Problem statement ->
Transcribe every line of text in the rows below character for character, including the cut-off words and lone punctuation marks. Leave the pictures out of your transcription.

** Opening Dataset entries block **

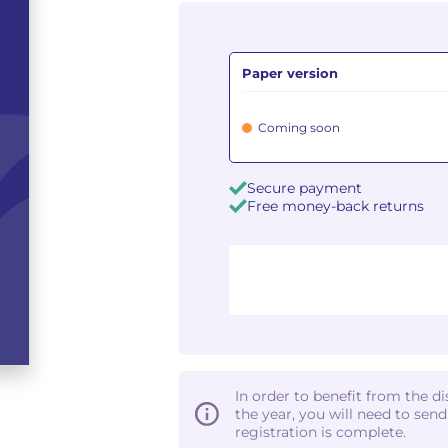
Paper version
Coming soon
Secure payment
Free money-back returns
In order to benefit from the d
the year, you will need to sen
registration is complete.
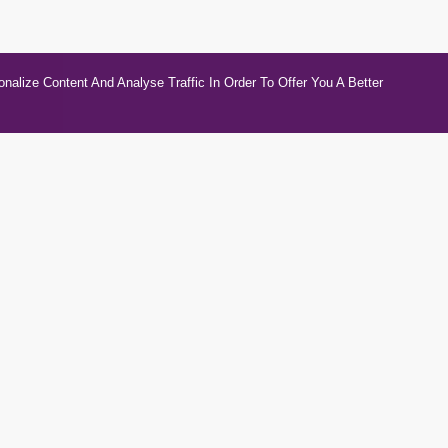
alize Content And Analyse Traffic In Order To Offer You A Better
gories
Contacts
otive & Transport
Unit 5b Compstall Mills
wares
03303112623
tional Vehicle, Motorcycle &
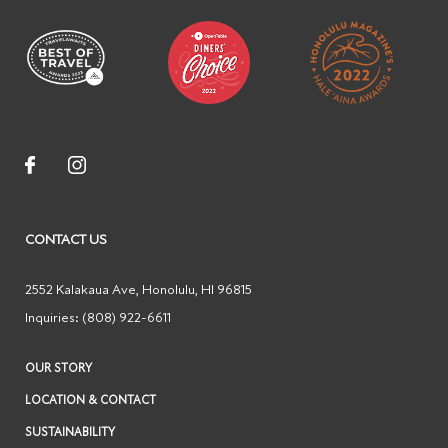
CONTACT US
2552 Kalakaua Ave
,
Honolulu
,
HI
96815
Inquiries:
(808) 922-6611
OUR STORY
LOCATION & CONTACT
SUSTAINABILITY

** Closing Dataset entries block **

Solution to this problem ->
Paper version
Coming soon
Secure payment
Free money-back returns
In order to benefit from the d
the year, you will need to sen
registration is complete.
alize Content And Analyse Traffic In Order To Offer You A Better
gories
Contacts
otive & Transport
Unit 5b Compstall Mills
wares
03303112623
tional Vehicle, Motorcycle &
CONTACT US
2552 Kalakaua Ave
,
Honolulu
,
HI
96815
Inquiries:
(808) 922-6611
OUR STORY
LOCATION & CONTACT
SUSTAINABILITY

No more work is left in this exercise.